Sunday, March 14, 2010

The Passionate Programmer

If your software development career needs a "kick in the pants" then you need this book. I needed this book.

I ordered the book because felt my passion for quality software development growing and I wanted to get another take what it means to be passionate about programming.

Ouch! Yes, my thinking is aligned with the author's but my actions don't reflect my passion. I was, like the book says, just floating down the stream of my career, letting the current take me where it may.

For me, the preface alone was worth the price of the book:

If your life is primarily consumed by your work, then loving your work is one of the most important keys to loving your life. Challenging , motivating, rewarding work is more likely to make you want to get up in the morning than dull, average tasks....if you don't do your job well, a large amount of your time will be spent feeling inadequate or guilty over not performing at your best.

This book isn't about struggling to maintain the level of mediocrity required not to get fired. It's about being awesome. It's about winning.

The book is also full of practical advice and "Act on It!" sections with specific, concrete steps to take to advance your career.

Some gems that hit a little too close to home:

It drives me crazy to ask people whether they've seen or used certain not-quite-mainstream technologies only to hear, "I haven't been given the opportunity to work on that" in return. Given the opportunity? Neither was I. I took the opportunity to learn.

Fear-driven career planning is more likely to land you in a cubicle farm for the rest of your life than on the path to greatness. Sure, it's safe, but it's no fun.
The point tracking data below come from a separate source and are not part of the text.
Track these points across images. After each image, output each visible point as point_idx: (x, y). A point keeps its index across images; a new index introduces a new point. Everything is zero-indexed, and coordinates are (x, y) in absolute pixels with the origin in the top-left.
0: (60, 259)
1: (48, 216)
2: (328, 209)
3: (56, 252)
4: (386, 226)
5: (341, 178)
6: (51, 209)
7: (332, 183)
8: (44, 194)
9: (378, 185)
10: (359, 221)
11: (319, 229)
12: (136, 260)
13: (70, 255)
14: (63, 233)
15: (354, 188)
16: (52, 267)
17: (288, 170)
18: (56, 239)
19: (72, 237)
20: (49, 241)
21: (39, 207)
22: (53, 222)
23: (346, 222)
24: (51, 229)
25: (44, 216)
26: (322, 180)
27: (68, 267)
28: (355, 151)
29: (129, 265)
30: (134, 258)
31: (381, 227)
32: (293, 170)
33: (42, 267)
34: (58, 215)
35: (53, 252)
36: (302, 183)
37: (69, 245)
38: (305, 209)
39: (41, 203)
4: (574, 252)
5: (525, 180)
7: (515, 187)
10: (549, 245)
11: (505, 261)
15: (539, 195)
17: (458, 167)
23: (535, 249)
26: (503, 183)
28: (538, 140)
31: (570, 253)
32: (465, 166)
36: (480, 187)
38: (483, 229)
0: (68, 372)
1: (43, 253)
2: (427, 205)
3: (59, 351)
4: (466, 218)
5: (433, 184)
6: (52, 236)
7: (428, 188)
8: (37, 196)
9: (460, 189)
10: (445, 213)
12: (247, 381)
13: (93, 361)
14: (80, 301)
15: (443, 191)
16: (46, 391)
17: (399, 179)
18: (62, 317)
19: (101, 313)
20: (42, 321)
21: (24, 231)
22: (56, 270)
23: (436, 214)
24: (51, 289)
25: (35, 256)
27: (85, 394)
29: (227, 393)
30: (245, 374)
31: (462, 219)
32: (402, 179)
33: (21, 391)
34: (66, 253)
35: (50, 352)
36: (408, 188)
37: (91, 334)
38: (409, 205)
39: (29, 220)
Passion leads to excellence. And without fun, there's unlikely to be any passion in a software job.

You have to be passionate about your work if you want to be great at your work. If you don't care, it will show.

You have to start by realizing that even if you're on the bleeding edge of today's wave, you're already probably behind on the next one.

Don't hide behind the shield of mediocrity.

Change is not only possible in your career but necessary.

No longer will I, as the book so succinctly states, do an excellent job at delivering a career to myself that I don't want. I'll continue to work towards becoming a Passionate Programmer - I definitely don't want to end up in a "technology hospice" where all I do is help old systems die comfortably and with dignity.